<<<<

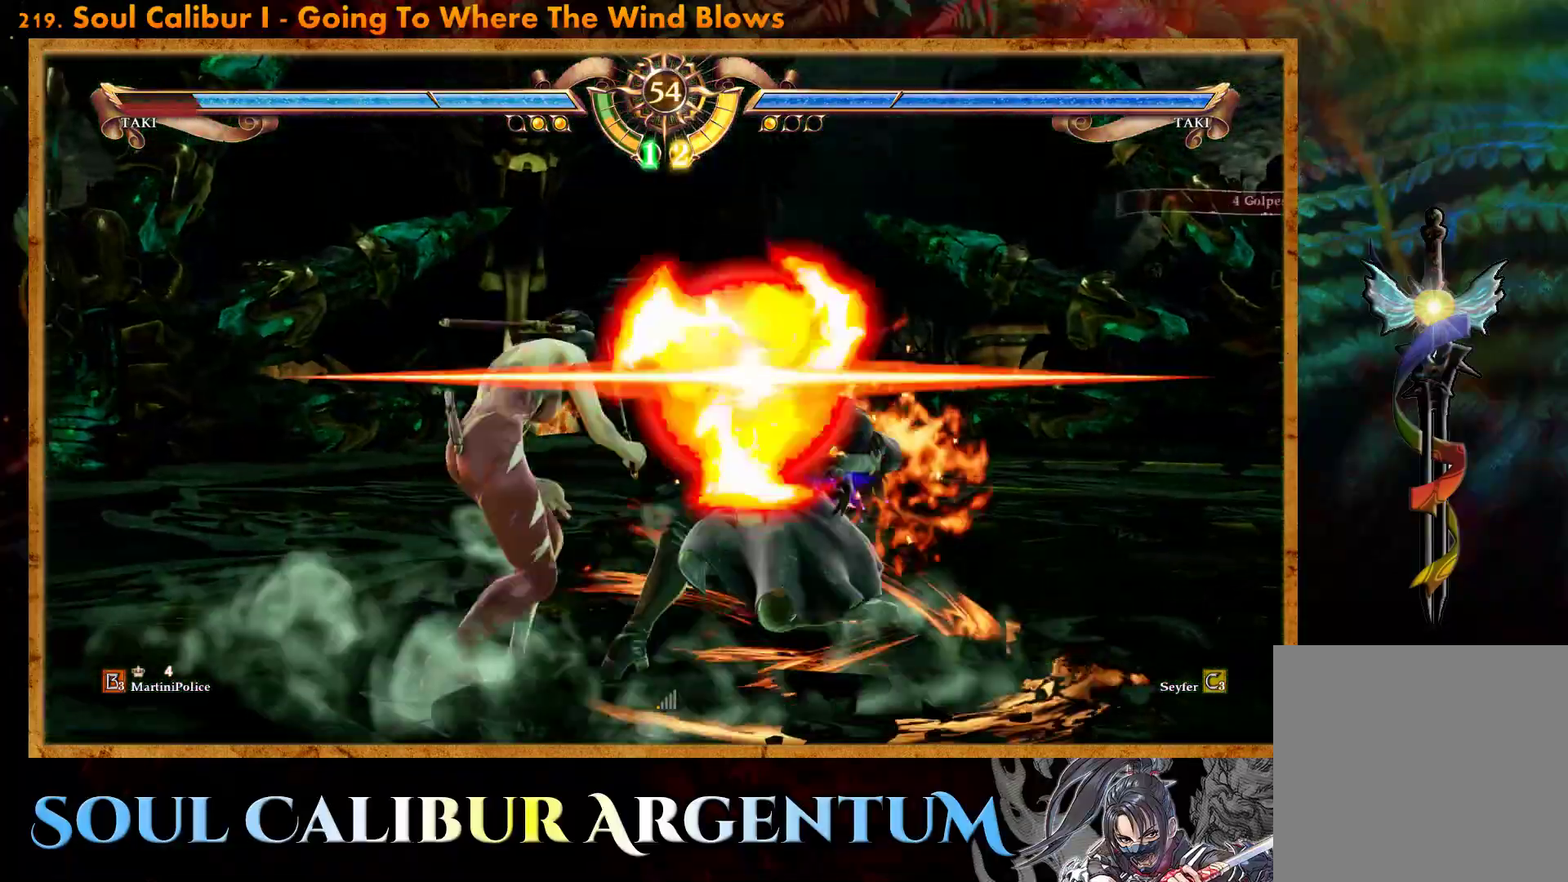
{"dt_ms": 500, "buttons": ["TRIANGLE", "DPAD_DOWN", "DPAD_RIGHT"], "events": [[417, "DPAD_RIGHT", "down"], [433, "DPAD_DOWN", "down"], [450, "TRIANGLE", "down"]]}
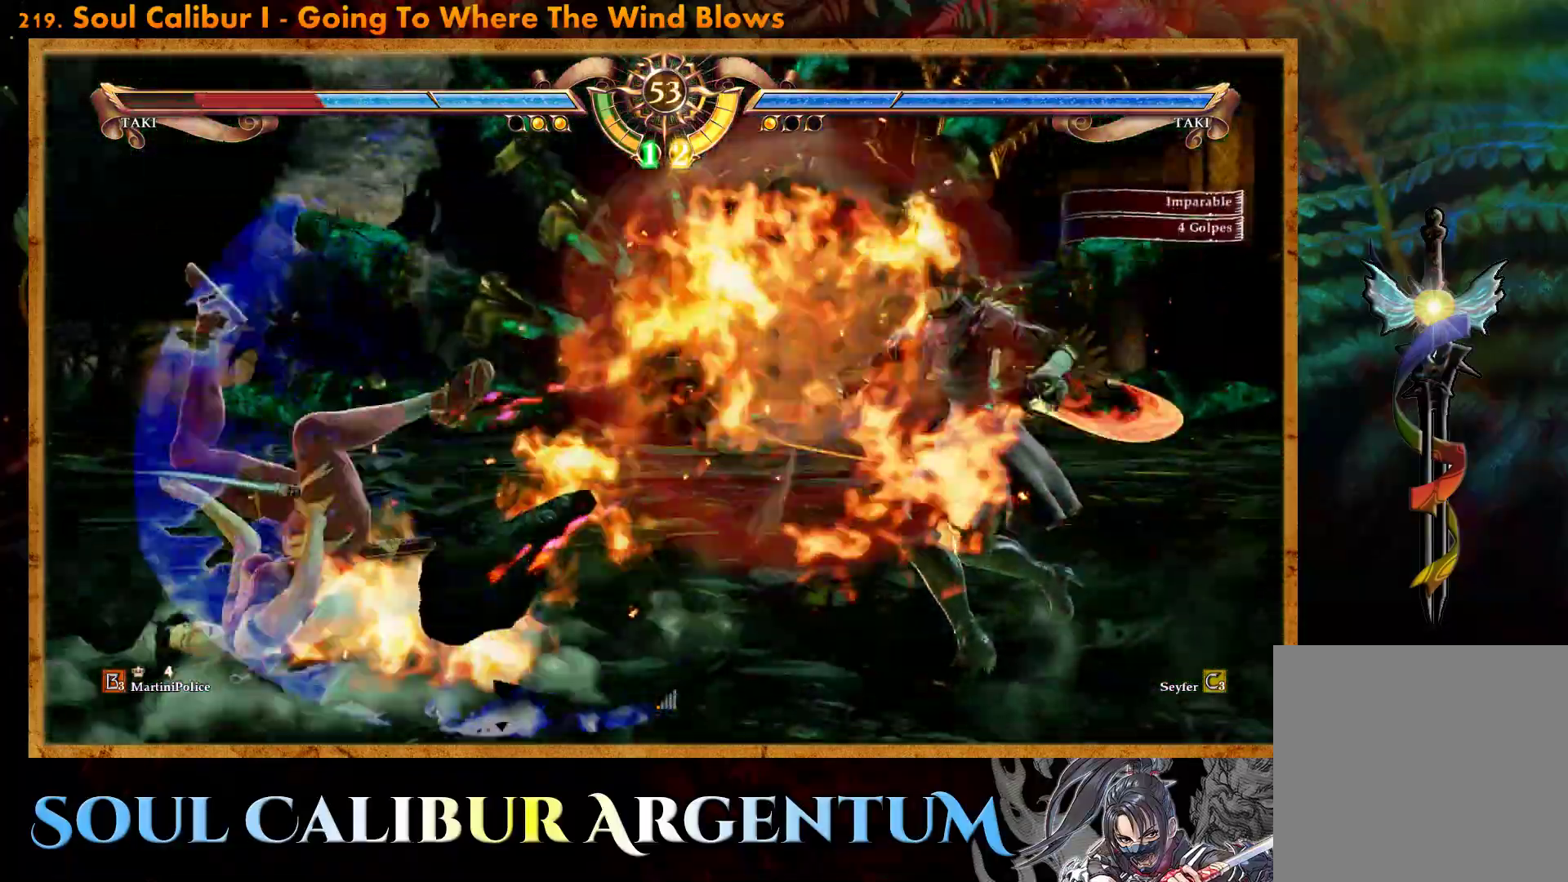
{"dt_ms": 500, "buttons": ["TRIANGLE", "DPAD_DOWN", "DPAD_RIGHT"], "events": []}
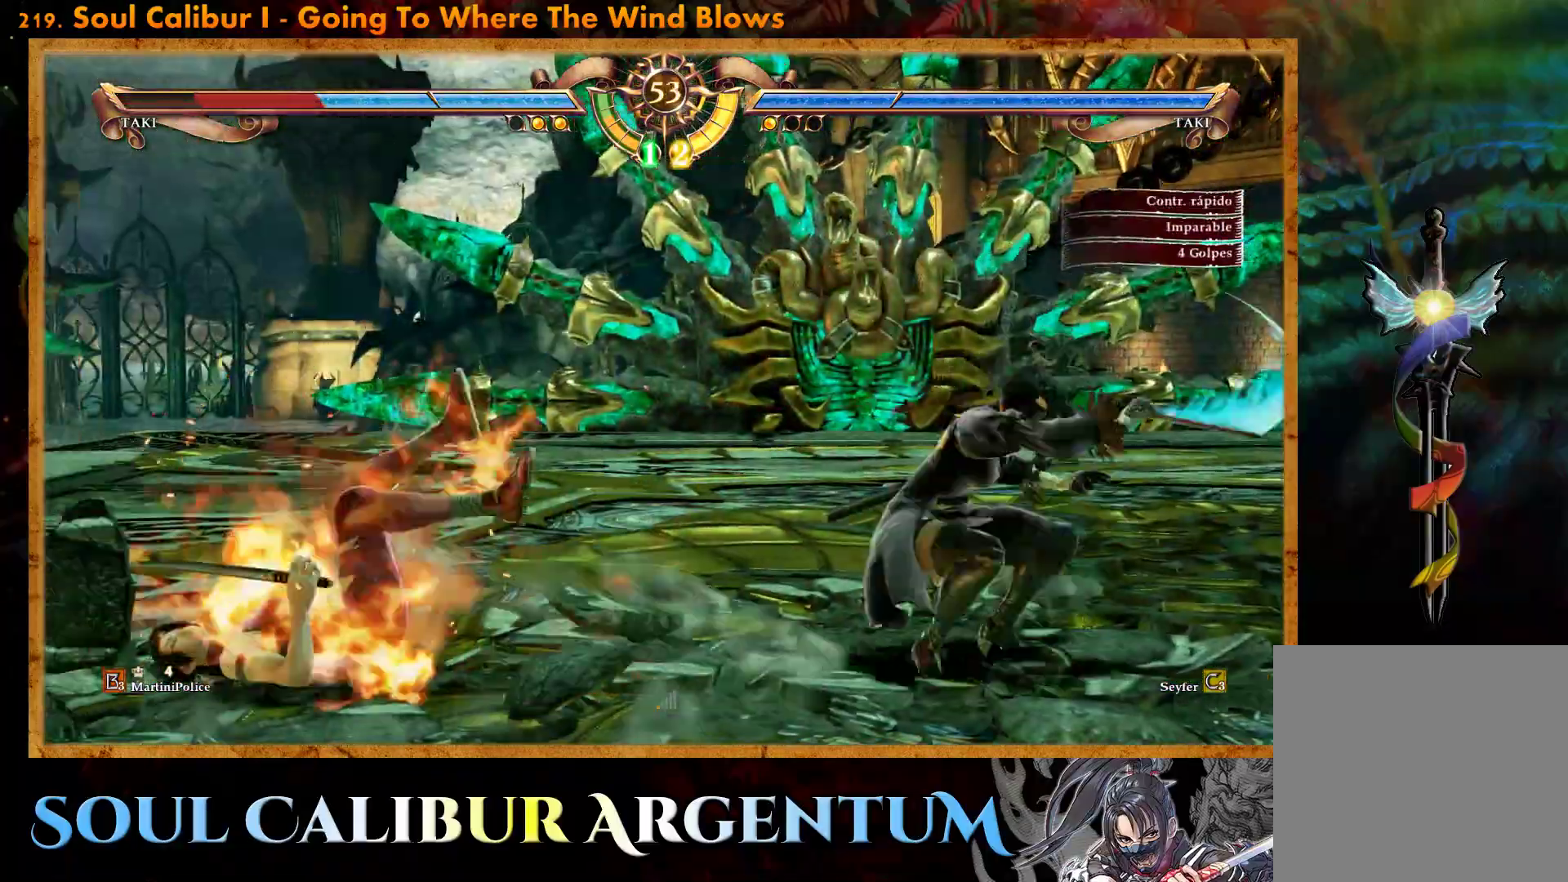
{"dt_ms": 500, "buttons": [], "events": [[100, "DPAD_DOWN", "up"], [117, "DPAD_RIGHT", "up"], [117, "TRIANGLE", "up"], [350, "DPAD_LEFT", "down"], [433, "DPAD_LEFT", "up"]]}
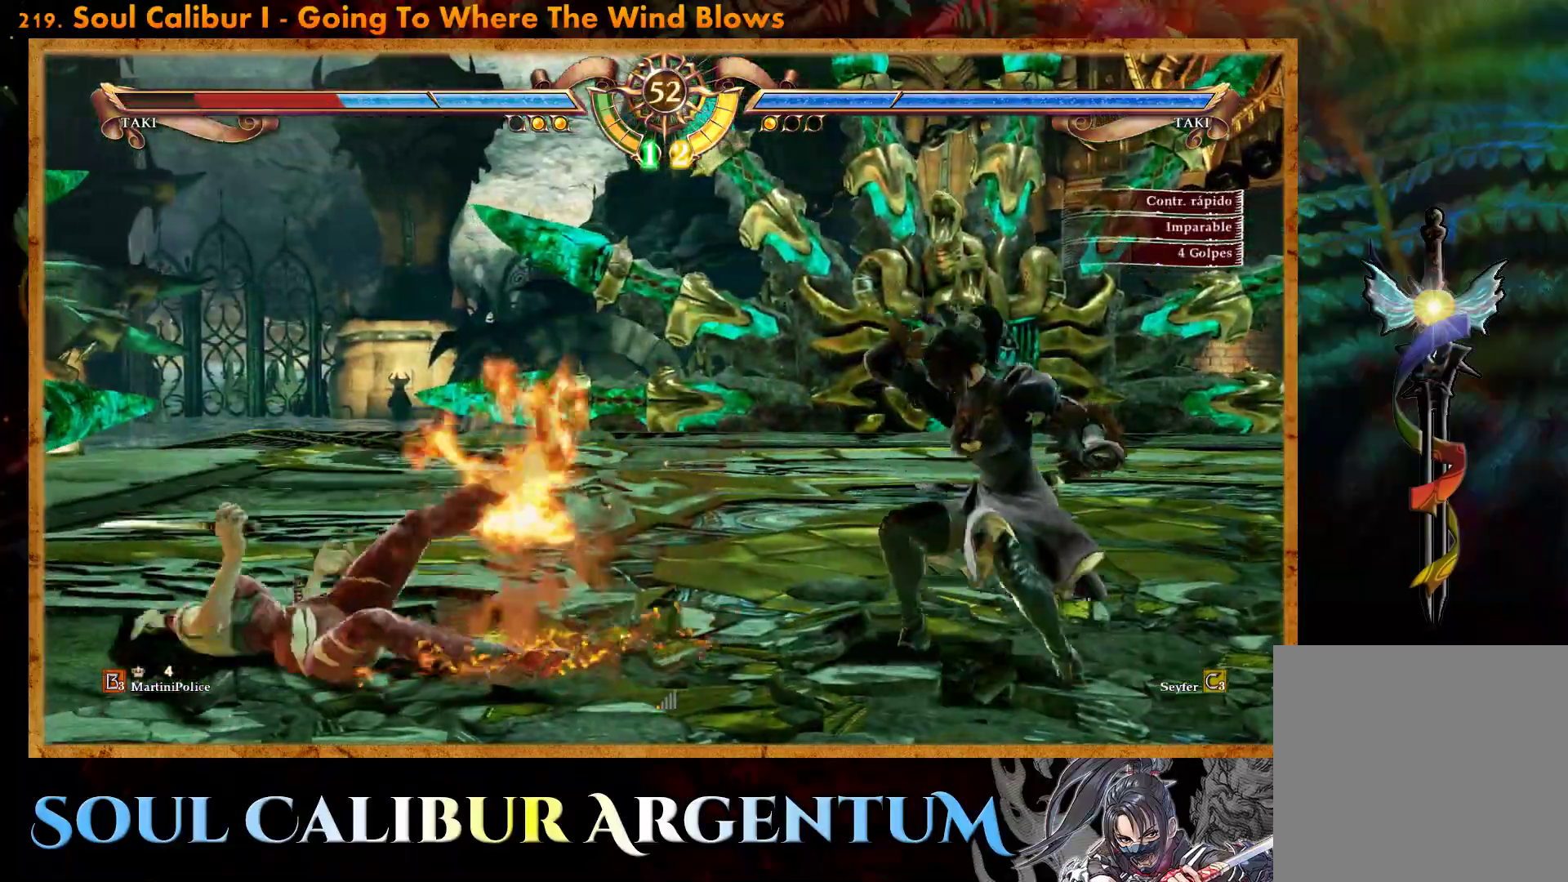
{"dt_ms": 500, "buttons": ["DPAD_UP"], "events": [[17, "DPAD_LEFT", "down"], [267, "DPAD_LEFT", "up"], [367, "DPAD_UP", "down"], [400, "TRIANGLE", "down"], [467, "TRIANGLE", "up"]]}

>>>>

◆ **EXERCISE DESCRIPTION**:
Every line of the material must be reproduced verbatim; the pictures are to be omitted.

◆ **REPLY**:
{"dt_ms": 500, "buttons": ["TRIANGLE", "DPAD_DOWN", "DPAD_RIGHT"], "events": [[417, "DPAD_RIGHT", "down"], [433, "DPAD_DOWN", "down"], [450, "TRIANGLE", "down"]]}
{"dt_ms": 500, "buttons": ["TRIANGLE", "DPAD_DOWN", "DPAD_RIGHT"], "events": []}
{"dt_ms": 500, "buttons": [], "events": [[100, "DPAD_DOWN", "up"], [117, "DPAD_RIGHT", "up"], [117, "TRIANGLE", "up"], [350, "DPAD_LEFT", "down"], [433, "DPAD_LEFT", "up"]]}
{"dt_ms": 500, "buttons": ["DPAD_UP"], "events": [[17, "DPAD_LEFT", "down"], [267, "DPAD_LEFT", "up"], [367, "DPAD_UP", "down"], [400, "TRIANGLE", "down"], [467, "TRIANGLE", "up"]]}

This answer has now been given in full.